He's the re-form candidate, daddy,” Junior O’Daniel says of his father’s challenger for the governorship of Mississippi in the film “O Brother, Where Art Thou?”. “A lot of people like that re-form. Maybe we should get us some.” Britain’s political parties all seem to be thinking much the same thing.
The expenses scandal has ignited a broader, competitive debate about parliamentary and constitutional reform. As is always the case with constitutional debates, this one combines the noblest motives, or their avowal, with self-interest: a need to seem attuned to public contempt for politics, and an opportunistic bid to push pet ambitions while the mood seems propitious.
Consider the big speech given by David Cameron, the leader of the Conservatives, on May 26th. Mr Cameron argued for a cut in the number of MPs-an economy which, because of the pro-Labour way parliamentary constituencies are now organised, would benefit the Tories. He roped in assorted policies that the Tories have long been flogging under their clunky slogan of “the post-bureaucratic age”. So, for example, holding a referendum on the Lisbon treaty, abolishing quangos, and the Tories’ plans for local government and school reform all featured beneath the rubric of redistributing power. That is not to deny the virtue of some of Mr Cameron’s ideas, such as more directly elected mayors and open primaries for picking parliamentary candidates.

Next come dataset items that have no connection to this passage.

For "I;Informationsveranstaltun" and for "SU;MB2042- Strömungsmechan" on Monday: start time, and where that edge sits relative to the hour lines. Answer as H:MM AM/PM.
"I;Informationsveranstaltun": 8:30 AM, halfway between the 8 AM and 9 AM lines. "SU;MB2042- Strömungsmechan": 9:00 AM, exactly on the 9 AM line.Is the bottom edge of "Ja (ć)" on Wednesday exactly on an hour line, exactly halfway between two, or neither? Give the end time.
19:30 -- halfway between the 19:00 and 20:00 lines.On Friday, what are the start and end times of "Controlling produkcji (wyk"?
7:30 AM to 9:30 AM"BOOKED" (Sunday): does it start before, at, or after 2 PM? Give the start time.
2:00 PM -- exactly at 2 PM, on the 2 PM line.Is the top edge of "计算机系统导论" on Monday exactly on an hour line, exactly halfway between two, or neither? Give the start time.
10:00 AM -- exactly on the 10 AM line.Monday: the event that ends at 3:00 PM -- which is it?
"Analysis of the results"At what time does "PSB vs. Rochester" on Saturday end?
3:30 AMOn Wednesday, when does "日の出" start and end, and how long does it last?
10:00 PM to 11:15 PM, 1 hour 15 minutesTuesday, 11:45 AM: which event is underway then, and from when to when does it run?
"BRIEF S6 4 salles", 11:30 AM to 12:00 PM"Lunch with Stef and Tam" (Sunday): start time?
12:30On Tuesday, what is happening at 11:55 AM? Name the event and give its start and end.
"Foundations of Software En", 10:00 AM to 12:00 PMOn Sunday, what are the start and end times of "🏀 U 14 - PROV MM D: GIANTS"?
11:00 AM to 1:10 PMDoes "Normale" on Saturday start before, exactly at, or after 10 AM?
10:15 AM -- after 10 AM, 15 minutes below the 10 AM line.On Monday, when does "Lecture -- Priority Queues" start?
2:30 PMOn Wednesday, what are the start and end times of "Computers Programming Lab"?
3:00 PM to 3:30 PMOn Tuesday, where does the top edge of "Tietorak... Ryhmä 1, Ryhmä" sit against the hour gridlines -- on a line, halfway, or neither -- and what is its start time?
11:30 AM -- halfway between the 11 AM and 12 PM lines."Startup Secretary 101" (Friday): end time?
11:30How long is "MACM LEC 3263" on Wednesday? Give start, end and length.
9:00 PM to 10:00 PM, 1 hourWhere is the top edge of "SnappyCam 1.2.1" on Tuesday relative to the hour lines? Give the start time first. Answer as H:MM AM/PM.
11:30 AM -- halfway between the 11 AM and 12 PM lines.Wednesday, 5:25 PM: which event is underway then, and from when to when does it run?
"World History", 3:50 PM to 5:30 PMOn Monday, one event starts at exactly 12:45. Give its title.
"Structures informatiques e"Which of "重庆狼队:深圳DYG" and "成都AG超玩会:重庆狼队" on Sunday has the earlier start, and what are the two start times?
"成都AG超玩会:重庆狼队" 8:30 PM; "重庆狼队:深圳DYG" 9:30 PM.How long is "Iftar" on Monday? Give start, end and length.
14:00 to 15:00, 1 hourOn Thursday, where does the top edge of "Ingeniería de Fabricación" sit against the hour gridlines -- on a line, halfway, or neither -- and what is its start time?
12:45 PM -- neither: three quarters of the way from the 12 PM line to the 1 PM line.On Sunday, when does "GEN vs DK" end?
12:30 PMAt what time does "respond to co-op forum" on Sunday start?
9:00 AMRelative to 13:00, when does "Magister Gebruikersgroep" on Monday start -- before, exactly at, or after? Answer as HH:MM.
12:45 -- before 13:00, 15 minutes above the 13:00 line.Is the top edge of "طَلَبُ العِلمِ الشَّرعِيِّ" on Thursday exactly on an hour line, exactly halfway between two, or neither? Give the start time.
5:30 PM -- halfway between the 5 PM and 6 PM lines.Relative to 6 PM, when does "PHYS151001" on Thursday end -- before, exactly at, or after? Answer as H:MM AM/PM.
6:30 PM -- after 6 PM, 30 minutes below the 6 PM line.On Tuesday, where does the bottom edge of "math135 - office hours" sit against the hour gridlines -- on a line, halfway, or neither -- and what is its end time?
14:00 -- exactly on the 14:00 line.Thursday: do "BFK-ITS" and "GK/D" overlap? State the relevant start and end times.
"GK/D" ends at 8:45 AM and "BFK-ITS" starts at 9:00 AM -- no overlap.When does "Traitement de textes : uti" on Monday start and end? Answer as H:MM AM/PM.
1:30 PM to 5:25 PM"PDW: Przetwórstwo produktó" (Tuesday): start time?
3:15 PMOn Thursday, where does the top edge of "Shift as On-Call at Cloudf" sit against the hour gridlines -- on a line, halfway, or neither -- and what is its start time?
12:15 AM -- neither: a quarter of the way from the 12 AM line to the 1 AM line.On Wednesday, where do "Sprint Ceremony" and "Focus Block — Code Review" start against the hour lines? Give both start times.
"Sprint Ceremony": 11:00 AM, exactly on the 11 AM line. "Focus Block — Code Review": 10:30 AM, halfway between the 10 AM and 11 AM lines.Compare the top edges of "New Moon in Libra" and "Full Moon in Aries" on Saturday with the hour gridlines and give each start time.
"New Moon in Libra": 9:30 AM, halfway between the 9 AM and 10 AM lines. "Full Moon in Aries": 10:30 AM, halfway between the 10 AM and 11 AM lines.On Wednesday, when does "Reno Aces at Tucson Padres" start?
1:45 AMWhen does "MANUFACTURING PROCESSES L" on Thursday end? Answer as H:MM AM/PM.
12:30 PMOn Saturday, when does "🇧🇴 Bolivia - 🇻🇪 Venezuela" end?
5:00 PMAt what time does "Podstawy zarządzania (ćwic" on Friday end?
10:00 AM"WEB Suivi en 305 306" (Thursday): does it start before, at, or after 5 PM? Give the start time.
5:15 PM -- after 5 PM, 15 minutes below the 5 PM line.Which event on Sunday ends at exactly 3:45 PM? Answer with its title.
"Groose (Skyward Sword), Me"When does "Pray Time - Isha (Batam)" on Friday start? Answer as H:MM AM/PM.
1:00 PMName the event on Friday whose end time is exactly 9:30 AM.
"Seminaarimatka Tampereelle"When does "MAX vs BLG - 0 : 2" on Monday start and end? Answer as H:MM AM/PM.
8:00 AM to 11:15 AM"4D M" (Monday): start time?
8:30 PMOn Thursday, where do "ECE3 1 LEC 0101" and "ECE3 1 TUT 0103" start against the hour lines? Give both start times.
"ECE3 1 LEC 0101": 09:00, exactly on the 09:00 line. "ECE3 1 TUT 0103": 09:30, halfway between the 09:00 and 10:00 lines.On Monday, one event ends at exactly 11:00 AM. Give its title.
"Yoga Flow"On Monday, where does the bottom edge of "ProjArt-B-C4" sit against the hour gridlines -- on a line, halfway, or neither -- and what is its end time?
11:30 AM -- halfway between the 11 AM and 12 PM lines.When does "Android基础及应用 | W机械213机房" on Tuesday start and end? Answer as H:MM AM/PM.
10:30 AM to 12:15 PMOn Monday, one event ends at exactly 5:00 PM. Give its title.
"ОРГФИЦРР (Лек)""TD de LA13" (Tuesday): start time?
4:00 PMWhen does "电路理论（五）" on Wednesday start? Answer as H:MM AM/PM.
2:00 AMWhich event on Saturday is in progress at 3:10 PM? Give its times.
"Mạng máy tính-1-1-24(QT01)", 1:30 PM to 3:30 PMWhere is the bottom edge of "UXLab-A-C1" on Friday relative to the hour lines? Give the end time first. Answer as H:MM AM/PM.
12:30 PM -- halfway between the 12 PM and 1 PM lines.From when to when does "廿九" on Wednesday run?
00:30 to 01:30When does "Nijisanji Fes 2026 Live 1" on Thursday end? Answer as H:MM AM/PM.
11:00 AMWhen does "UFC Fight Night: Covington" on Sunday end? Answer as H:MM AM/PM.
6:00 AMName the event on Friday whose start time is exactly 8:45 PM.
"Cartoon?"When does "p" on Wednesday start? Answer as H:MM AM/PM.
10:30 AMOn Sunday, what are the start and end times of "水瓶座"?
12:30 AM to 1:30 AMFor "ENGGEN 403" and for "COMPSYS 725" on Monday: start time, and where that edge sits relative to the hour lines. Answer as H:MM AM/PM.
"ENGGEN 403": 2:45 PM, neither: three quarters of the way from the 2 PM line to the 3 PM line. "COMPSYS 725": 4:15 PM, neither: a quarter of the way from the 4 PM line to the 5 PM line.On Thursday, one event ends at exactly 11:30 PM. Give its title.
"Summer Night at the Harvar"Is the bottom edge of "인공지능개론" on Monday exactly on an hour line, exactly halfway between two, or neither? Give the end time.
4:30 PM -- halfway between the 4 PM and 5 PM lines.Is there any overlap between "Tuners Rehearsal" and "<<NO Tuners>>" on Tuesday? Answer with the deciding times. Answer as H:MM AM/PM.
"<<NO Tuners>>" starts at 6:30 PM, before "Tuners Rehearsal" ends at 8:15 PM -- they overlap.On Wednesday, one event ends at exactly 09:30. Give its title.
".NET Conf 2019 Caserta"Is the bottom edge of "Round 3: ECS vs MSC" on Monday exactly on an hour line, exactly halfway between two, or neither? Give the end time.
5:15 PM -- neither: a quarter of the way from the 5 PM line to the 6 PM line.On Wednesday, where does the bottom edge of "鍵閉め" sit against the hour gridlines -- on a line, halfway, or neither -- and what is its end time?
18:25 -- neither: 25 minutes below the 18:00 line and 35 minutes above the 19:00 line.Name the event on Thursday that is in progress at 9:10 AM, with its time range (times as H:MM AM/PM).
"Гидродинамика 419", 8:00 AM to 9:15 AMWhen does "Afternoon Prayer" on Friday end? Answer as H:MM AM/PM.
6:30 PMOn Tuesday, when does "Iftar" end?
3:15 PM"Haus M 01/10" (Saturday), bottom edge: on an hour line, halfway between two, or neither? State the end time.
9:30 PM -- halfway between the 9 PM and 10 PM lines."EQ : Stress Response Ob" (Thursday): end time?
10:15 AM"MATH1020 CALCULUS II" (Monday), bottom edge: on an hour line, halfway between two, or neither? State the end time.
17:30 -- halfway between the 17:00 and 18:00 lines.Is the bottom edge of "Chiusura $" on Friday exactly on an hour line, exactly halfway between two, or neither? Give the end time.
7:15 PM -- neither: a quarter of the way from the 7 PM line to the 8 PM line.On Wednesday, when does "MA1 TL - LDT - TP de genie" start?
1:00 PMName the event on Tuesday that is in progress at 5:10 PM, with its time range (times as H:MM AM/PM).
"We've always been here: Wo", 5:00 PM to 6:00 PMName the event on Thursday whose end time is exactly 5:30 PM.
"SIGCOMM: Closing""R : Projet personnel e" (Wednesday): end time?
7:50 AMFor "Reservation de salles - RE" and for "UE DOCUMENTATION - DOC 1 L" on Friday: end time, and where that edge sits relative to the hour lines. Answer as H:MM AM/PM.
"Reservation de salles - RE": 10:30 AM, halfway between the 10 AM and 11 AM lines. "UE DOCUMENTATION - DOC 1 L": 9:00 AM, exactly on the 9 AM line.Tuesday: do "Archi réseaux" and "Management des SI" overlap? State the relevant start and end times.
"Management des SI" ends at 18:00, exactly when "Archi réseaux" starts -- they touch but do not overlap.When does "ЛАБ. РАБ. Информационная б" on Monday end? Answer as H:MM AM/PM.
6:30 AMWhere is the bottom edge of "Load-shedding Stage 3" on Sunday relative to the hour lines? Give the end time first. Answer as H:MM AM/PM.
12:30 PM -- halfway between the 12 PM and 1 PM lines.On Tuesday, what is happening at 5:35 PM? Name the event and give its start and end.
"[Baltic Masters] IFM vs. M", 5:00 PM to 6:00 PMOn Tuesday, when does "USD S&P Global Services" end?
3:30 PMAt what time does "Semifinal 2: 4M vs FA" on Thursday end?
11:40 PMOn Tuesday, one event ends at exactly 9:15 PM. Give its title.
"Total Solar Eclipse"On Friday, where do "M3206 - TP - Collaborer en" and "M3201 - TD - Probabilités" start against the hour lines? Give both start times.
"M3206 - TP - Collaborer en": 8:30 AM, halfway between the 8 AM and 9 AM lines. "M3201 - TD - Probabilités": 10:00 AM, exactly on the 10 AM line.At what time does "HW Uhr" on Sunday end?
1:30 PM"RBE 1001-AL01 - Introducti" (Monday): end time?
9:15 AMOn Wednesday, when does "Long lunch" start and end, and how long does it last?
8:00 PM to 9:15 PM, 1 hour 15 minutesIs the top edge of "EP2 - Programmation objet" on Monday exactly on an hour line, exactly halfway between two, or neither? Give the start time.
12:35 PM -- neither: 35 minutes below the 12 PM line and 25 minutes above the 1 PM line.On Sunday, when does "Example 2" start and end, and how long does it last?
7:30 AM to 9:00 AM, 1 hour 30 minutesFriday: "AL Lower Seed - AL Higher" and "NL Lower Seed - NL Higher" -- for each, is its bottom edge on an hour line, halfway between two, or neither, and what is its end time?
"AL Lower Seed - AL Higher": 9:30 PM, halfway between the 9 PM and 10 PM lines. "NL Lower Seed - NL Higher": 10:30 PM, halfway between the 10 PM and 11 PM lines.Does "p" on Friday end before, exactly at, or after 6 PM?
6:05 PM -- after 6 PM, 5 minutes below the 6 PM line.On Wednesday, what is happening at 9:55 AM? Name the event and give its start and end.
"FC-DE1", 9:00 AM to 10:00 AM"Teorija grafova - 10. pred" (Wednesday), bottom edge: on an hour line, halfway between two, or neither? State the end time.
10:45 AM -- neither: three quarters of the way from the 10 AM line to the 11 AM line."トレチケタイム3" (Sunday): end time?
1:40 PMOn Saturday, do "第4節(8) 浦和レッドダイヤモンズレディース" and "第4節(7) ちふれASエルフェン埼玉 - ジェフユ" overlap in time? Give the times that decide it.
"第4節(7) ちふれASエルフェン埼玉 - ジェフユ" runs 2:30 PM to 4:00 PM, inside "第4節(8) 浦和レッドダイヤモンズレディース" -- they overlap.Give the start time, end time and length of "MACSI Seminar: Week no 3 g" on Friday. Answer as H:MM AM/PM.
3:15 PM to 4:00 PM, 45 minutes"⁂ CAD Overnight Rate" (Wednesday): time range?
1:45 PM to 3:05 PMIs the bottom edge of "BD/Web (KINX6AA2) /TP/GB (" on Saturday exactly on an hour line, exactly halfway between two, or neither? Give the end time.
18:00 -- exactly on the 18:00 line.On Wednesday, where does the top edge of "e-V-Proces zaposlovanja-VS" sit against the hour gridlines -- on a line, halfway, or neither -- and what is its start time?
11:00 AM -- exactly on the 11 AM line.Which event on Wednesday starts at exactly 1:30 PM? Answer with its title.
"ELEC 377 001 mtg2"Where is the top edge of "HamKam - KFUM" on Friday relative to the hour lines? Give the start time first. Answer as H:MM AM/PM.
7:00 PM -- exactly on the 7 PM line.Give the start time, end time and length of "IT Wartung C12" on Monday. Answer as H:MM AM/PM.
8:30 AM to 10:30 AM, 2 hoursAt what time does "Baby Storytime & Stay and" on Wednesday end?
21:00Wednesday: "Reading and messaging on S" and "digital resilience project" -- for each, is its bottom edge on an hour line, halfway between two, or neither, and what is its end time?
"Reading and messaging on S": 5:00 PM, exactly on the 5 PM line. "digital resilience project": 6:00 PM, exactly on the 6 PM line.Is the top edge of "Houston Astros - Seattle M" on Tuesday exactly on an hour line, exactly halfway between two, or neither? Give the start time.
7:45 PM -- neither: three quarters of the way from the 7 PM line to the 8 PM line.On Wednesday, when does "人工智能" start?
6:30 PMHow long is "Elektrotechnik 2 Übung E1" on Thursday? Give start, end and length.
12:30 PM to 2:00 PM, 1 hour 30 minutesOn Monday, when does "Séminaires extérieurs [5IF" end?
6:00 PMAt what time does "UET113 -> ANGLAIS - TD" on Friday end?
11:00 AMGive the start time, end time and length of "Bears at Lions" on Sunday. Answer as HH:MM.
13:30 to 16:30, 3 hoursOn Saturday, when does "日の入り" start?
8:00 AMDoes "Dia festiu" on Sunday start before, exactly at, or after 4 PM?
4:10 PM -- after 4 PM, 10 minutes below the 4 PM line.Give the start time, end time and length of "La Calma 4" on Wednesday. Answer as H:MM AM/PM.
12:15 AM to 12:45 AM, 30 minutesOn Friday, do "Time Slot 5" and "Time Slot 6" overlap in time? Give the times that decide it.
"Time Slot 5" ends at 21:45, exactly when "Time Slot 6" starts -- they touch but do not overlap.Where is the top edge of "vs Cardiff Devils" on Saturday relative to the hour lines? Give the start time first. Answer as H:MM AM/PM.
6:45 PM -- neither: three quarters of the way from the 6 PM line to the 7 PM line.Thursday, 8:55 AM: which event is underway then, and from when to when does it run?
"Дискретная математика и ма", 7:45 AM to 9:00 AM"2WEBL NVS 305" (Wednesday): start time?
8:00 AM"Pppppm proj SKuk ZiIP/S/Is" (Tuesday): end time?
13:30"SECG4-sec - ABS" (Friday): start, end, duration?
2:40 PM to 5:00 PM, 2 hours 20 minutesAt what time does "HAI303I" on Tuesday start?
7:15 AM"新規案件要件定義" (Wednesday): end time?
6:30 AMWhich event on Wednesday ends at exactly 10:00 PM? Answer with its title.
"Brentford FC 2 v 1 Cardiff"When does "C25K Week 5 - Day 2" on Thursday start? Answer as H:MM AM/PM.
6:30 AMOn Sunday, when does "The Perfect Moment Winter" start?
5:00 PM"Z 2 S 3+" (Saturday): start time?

Meanwhile Nick Clegg, the leader of the Liberal Democrats, called for a “total reinvention of British politics”, which he optimistically claims can be achieved in 100 days. He wants voters to have a California-style right of recall over MPs; to replace the House of Lords with an elected senate; to tighten the rules on party funding; and, as ever, to replace the first-past-the post method used in Westminster elections with a more proportional system (which would principally benefit the Lib Dems).